The FDA’s Peripheral and Central Nervous System Drugs Advisory Committee has unanimously recommended approval of the New Drug Application for GW Pharmaceuticals’ proposed cannabidiol oral solution for the adjunctive treatment of seizures associated with 2 rare disorders, Lennox-Gastaut syndrome (LGS) and Dravet syndrome (DS), in patients aged 2 years and older.

LGS typically occurs between ages 3 and 5 years, can cause multiple seizure types, and is often resistant to anti-epileptic drugs. DS, a severe, infantile-onset, highly treatment-resistant epileptic encephalopathy, is associated with an elevated risk of premature death. Currently, there are no FDA-approved treatments for DS.

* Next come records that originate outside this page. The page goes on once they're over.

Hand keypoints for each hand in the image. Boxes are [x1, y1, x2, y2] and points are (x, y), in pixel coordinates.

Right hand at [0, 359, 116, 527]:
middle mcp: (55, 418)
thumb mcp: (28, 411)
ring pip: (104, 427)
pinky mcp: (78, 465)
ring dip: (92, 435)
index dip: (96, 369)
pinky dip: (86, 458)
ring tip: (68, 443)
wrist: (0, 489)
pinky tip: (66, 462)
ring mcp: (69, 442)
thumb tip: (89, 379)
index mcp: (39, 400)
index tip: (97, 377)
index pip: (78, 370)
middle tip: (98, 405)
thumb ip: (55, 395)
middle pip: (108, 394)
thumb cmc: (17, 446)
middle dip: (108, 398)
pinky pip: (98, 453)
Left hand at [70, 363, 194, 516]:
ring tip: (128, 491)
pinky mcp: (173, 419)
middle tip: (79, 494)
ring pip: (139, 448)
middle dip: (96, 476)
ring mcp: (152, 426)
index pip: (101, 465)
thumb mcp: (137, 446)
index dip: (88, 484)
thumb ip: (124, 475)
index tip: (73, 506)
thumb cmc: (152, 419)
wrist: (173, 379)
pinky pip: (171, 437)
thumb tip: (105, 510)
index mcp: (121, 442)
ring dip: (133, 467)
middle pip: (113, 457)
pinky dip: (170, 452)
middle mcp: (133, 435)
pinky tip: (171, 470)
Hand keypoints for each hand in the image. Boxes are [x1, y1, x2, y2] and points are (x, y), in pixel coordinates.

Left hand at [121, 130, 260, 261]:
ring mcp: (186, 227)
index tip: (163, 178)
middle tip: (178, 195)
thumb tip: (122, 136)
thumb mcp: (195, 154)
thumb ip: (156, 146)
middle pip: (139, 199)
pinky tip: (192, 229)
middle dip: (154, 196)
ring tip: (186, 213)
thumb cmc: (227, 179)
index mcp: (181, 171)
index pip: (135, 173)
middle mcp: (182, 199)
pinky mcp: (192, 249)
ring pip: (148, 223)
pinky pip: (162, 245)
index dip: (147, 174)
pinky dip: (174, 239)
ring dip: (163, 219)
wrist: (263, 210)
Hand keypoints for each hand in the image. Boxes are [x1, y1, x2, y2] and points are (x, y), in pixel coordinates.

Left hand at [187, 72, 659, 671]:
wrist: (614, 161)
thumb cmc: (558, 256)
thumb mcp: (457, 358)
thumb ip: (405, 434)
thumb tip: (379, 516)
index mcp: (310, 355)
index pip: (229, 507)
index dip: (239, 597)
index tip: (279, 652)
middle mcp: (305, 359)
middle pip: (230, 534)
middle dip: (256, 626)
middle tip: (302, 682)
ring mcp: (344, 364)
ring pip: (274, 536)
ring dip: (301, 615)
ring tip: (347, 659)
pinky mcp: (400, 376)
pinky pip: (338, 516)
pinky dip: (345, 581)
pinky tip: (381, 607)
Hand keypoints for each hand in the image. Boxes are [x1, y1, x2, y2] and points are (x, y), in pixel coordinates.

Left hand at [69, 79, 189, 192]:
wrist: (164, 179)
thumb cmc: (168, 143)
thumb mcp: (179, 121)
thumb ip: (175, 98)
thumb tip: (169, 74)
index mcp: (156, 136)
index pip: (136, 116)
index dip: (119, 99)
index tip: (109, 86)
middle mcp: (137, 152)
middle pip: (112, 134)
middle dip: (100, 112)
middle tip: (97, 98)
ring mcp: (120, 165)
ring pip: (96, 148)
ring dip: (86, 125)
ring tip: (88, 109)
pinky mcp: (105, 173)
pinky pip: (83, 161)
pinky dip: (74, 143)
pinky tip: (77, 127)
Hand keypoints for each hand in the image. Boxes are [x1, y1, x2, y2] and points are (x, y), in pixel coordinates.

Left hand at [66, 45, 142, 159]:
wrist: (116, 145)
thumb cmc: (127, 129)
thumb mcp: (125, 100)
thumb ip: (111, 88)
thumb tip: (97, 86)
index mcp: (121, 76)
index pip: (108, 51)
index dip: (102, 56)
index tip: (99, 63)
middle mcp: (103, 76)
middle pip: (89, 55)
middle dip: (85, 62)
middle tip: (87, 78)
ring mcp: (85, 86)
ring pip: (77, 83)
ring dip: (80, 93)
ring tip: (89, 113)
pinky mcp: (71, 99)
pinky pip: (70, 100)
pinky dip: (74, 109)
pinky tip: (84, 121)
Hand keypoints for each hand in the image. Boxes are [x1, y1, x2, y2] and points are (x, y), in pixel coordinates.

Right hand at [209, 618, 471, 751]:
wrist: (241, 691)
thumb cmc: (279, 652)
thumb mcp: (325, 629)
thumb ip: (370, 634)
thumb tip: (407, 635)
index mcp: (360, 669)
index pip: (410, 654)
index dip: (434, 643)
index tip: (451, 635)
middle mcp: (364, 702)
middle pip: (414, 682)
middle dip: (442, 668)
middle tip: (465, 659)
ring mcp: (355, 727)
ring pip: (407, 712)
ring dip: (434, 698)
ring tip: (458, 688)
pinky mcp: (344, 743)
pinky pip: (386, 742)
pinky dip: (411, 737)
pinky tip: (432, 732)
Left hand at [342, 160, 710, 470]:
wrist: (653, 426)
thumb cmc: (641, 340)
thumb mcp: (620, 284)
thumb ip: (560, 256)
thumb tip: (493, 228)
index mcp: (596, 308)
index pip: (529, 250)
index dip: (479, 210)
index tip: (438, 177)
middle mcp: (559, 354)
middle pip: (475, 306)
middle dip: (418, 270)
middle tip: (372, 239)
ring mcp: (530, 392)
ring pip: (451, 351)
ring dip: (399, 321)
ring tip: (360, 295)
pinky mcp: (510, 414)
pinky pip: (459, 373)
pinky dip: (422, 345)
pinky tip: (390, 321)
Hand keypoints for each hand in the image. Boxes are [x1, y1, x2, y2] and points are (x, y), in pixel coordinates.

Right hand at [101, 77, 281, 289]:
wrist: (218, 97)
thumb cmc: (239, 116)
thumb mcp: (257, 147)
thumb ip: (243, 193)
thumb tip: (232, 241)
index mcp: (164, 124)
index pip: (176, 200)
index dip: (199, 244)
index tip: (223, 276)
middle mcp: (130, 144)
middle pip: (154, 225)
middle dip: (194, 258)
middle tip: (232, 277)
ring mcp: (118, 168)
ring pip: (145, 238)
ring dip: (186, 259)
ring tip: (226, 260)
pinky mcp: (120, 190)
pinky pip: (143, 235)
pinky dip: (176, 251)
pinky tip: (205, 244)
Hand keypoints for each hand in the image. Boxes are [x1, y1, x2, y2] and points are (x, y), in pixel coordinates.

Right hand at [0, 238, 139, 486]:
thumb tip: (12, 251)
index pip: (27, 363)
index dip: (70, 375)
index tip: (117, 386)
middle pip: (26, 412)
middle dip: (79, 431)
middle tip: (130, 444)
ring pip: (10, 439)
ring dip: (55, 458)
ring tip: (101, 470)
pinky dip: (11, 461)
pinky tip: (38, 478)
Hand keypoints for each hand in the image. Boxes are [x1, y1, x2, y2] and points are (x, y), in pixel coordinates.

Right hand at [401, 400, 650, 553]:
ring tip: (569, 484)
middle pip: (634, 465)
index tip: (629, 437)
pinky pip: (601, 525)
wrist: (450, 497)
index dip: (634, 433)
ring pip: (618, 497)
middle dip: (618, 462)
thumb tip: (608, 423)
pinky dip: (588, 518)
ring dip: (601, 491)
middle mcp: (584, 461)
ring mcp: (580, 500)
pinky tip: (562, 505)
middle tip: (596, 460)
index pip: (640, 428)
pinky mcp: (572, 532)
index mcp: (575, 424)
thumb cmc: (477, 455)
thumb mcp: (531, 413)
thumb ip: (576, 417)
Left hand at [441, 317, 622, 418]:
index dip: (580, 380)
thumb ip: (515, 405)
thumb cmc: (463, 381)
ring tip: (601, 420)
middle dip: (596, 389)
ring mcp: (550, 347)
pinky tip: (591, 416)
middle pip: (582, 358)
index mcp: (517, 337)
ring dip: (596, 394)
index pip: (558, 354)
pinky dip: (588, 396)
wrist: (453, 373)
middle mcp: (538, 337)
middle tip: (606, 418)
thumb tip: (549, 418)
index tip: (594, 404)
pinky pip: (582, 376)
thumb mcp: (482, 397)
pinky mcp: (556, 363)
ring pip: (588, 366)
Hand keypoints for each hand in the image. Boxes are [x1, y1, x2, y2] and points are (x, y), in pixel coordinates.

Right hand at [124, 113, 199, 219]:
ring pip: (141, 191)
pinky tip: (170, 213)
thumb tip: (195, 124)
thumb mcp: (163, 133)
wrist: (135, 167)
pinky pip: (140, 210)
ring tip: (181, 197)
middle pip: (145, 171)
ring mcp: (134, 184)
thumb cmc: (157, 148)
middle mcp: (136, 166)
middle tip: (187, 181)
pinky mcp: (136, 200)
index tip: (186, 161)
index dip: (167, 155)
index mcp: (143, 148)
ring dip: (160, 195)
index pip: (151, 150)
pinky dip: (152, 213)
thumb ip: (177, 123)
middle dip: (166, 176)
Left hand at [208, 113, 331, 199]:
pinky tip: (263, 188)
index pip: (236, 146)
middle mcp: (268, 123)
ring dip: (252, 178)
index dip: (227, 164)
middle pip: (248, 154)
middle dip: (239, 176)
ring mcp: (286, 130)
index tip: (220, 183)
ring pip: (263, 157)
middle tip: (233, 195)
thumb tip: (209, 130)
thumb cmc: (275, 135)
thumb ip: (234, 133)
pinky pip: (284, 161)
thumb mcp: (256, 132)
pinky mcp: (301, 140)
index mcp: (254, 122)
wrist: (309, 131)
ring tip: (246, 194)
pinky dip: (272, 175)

GW Pharmaceuticals’ product, which it plans to market as Epidiolex if it is eventually approved, would be both the first in a new category of anti-epileptic drugs and the first pharmaceutical formulated from plant-based cannabidiol. The exact mechanism of the anticonvulsant effect of cannabidiol is not known.

The advisory committee based its unanimous vote in favor of the drug’s benefit—risk profile on data from 3 randomized, double-blind, placebo-controlled trials, 2 of which were 14-week trials in patients with LGS. The third study was a 14-week trial in patients with DS. In all 3 studies, more patients who received cannabidiol had a 50% reduction in the number of seizures than did patients who received placebo.

Elizabeth Thiele, MD, PhD, director of pediatric epilepsy at Massachusetts General Hospital, professor of Neurology at Harvard Medical School, and a primary investigator for 1 of the trials in patients with LGS, said in a statement, “As a physician who treats LGS and [DS], I know that patients and their families usually face significant difficulties getting seizures under control using existing therapies. The results from these studies suggest that this pharmaceutical formulation of cannabidiol may provide hope for a new treatment option that may be effective for some patients.”

GW Pharmaceuticals says that it expects the drug to be approved by the FDA, on the strength of the advisory committee’s recommendation, on June 27, 2018, and to become commercially available in the second half of 2018.